I welcome the thoroughness and frankness of this report into the collapse of #KidsCompany, which reveals a catalogue of incompetence, complacency and arrogance.
There are serious implications for the way Government Ministers deal with charities and achieve value for money for the taxpayer; the way the Charities Commission oversees them and for the trustees and executives behind Kids Company who somehow thought they were too charismatic and too close to Number 10 to fail.
Those who have lost out most of all are the already damaged children who relied on this charity for support, yet the help they received was too often patchy, poorly evaluated and ultimately unsustainable. In addition to the taxpayer, the other casualties have been the many excellent charities performing an essential role working with very challenging children and young people who are transparent and assiduous in their application of public money to achieve demonstrable quality outcomes. They have never sought or considered themselves entitled to the special treatment that #KidsCompany took for granted. It is vital that this sorry saga does not undermine or tarnish their important work.
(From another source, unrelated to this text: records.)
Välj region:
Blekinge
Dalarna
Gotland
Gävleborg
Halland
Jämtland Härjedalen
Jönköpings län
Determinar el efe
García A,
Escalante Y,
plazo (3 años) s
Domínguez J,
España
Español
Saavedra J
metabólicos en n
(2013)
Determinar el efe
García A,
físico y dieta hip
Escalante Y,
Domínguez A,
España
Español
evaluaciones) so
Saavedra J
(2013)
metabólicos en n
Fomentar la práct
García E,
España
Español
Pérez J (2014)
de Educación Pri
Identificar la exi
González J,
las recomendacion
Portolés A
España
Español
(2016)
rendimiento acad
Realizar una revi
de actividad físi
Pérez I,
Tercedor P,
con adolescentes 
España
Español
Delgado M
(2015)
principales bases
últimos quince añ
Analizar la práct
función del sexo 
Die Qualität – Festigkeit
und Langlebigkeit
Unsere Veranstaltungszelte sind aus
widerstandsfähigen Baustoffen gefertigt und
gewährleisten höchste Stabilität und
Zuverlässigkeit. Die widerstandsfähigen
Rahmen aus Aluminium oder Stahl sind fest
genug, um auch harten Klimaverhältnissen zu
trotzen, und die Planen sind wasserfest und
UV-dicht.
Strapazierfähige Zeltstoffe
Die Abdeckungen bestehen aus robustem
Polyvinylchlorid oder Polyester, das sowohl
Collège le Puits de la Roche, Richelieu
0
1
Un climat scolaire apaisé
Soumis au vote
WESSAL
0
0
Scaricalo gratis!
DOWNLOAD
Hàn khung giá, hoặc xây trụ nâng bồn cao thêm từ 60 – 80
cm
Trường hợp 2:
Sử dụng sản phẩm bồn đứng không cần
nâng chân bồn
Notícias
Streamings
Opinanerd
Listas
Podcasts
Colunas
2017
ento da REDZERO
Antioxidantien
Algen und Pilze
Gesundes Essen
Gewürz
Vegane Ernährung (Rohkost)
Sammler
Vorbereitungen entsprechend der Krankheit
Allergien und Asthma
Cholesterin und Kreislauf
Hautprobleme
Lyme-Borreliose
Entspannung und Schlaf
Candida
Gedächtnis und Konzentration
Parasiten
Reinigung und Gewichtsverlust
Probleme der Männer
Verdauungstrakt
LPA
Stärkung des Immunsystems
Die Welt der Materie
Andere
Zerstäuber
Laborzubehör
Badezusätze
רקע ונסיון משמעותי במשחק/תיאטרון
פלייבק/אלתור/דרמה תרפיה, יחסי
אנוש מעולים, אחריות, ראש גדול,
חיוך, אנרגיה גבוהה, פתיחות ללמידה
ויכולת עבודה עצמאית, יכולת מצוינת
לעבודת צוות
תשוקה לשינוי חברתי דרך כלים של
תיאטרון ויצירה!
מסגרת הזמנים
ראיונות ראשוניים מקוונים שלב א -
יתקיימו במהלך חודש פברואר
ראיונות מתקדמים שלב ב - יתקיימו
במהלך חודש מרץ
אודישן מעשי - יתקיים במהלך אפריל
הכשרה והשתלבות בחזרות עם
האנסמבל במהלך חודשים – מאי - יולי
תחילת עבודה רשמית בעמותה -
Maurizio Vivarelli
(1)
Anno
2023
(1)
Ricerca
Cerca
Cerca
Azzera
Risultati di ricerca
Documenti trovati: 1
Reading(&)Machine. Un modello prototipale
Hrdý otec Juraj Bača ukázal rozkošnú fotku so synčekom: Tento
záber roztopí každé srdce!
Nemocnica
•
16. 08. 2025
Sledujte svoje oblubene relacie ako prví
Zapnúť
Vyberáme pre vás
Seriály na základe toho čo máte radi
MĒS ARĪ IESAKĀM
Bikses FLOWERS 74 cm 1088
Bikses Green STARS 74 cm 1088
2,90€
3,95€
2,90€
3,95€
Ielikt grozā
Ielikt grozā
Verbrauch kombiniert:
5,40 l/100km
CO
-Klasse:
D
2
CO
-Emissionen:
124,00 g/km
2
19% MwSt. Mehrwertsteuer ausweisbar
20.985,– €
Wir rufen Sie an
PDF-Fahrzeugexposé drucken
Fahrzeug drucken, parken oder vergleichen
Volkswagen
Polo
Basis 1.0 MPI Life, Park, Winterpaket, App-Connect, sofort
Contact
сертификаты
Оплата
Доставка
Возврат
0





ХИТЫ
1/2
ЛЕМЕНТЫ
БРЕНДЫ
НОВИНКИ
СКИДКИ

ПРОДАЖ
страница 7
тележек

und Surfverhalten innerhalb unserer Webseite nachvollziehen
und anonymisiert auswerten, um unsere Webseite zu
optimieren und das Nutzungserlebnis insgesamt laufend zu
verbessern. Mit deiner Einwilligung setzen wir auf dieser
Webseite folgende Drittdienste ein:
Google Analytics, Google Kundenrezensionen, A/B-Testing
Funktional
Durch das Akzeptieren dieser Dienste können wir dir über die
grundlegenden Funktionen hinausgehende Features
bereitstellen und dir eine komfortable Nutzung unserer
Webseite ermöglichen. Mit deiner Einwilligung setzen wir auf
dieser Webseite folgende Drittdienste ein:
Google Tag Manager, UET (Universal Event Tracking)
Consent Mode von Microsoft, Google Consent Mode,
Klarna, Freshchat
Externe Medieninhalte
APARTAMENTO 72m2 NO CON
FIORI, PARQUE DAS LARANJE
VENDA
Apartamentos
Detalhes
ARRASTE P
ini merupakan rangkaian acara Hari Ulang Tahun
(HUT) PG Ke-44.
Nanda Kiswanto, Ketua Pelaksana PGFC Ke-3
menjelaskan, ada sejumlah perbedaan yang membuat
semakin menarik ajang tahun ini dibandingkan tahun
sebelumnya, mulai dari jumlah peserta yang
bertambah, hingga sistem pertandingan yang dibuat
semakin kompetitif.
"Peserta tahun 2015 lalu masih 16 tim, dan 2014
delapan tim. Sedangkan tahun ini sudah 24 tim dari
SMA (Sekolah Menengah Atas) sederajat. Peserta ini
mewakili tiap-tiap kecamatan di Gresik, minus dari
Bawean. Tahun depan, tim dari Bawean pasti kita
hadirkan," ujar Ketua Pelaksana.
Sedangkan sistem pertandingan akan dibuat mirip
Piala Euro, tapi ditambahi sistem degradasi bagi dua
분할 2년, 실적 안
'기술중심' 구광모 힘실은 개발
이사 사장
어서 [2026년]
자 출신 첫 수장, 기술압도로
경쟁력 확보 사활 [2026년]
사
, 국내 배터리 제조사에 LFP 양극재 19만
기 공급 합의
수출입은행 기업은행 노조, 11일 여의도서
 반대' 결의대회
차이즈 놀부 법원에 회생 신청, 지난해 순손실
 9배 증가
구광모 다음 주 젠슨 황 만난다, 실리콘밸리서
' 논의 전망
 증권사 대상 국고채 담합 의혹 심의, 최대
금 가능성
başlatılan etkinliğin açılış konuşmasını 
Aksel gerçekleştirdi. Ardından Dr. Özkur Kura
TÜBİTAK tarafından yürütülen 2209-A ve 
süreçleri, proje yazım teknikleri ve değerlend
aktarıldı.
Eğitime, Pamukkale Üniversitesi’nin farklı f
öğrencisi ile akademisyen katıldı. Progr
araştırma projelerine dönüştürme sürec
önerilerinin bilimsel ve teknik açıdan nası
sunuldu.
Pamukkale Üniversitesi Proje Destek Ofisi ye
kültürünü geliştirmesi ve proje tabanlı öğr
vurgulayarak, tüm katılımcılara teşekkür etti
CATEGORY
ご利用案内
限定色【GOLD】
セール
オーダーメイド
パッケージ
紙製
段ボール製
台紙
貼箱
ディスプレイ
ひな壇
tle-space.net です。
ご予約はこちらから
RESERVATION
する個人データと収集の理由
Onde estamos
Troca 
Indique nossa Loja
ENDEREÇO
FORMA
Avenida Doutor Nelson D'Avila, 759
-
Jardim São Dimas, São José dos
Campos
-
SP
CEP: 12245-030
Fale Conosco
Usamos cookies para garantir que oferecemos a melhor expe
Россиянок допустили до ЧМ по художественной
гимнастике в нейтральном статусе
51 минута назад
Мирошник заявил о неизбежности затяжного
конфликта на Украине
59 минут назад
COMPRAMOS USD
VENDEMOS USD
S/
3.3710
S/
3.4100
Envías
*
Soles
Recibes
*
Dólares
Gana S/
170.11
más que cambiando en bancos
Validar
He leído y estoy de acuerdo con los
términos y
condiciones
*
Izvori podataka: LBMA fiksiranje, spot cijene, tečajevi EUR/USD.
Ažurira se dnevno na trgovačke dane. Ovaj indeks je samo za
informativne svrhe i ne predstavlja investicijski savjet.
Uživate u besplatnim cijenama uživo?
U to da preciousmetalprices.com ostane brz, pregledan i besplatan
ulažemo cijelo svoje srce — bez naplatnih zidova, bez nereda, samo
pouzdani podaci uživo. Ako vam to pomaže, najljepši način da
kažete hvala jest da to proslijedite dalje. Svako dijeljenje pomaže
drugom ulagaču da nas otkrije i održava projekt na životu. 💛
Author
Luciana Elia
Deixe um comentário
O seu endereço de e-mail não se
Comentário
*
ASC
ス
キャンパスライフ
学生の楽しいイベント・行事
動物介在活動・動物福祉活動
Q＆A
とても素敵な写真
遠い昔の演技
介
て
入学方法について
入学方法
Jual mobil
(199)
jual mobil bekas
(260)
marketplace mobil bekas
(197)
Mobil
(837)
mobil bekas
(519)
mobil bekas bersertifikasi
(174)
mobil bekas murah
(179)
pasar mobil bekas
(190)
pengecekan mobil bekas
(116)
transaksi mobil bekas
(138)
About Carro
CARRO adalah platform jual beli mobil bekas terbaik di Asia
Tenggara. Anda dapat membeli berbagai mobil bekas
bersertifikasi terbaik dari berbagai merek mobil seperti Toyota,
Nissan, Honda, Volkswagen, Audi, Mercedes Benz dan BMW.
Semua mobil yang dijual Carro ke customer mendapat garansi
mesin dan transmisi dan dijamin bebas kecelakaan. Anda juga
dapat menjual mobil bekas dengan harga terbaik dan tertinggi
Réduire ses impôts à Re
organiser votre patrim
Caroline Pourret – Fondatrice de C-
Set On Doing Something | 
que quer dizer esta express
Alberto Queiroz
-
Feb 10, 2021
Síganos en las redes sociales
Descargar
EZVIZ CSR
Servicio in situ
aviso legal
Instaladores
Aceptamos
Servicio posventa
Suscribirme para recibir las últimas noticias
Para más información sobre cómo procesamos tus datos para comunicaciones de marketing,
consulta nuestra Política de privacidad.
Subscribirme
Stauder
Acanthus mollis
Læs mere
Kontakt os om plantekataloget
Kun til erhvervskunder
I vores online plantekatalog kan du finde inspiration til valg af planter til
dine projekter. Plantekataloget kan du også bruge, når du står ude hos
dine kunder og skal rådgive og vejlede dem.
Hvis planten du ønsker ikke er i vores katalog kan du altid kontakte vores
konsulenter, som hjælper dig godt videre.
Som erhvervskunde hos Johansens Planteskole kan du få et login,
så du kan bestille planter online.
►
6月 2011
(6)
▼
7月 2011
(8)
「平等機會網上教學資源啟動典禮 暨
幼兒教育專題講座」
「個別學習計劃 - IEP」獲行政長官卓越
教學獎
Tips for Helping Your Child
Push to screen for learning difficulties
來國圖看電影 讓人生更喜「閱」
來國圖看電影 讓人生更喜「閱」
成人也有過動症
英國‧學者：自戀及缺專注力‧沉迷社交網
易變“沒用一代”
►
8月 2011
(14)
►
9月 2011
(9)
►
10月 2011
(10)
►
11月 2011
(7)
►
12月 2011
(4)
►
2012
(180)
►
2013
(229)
I am particularly pleased that the Report highlights a gap in inspection for charities like Kids Company where safeguarding worries may go completely unaddressed in contrast to other organisations subject to OFSTED’s now rigorous scrutiny of education and children’s social care. It is also vital that the Government develops a new evaluation model to scrutinise accurately whether public funds are producing the qualitative outcomes for which they were intended and in a sustainable and value for money way. As the report agrees, such scrutiny in this case was made harder by the fragmentation of the DfE’s responsibilities for young people’s issues to the Cabinet Office and other Government Departments which I have always cautioned against.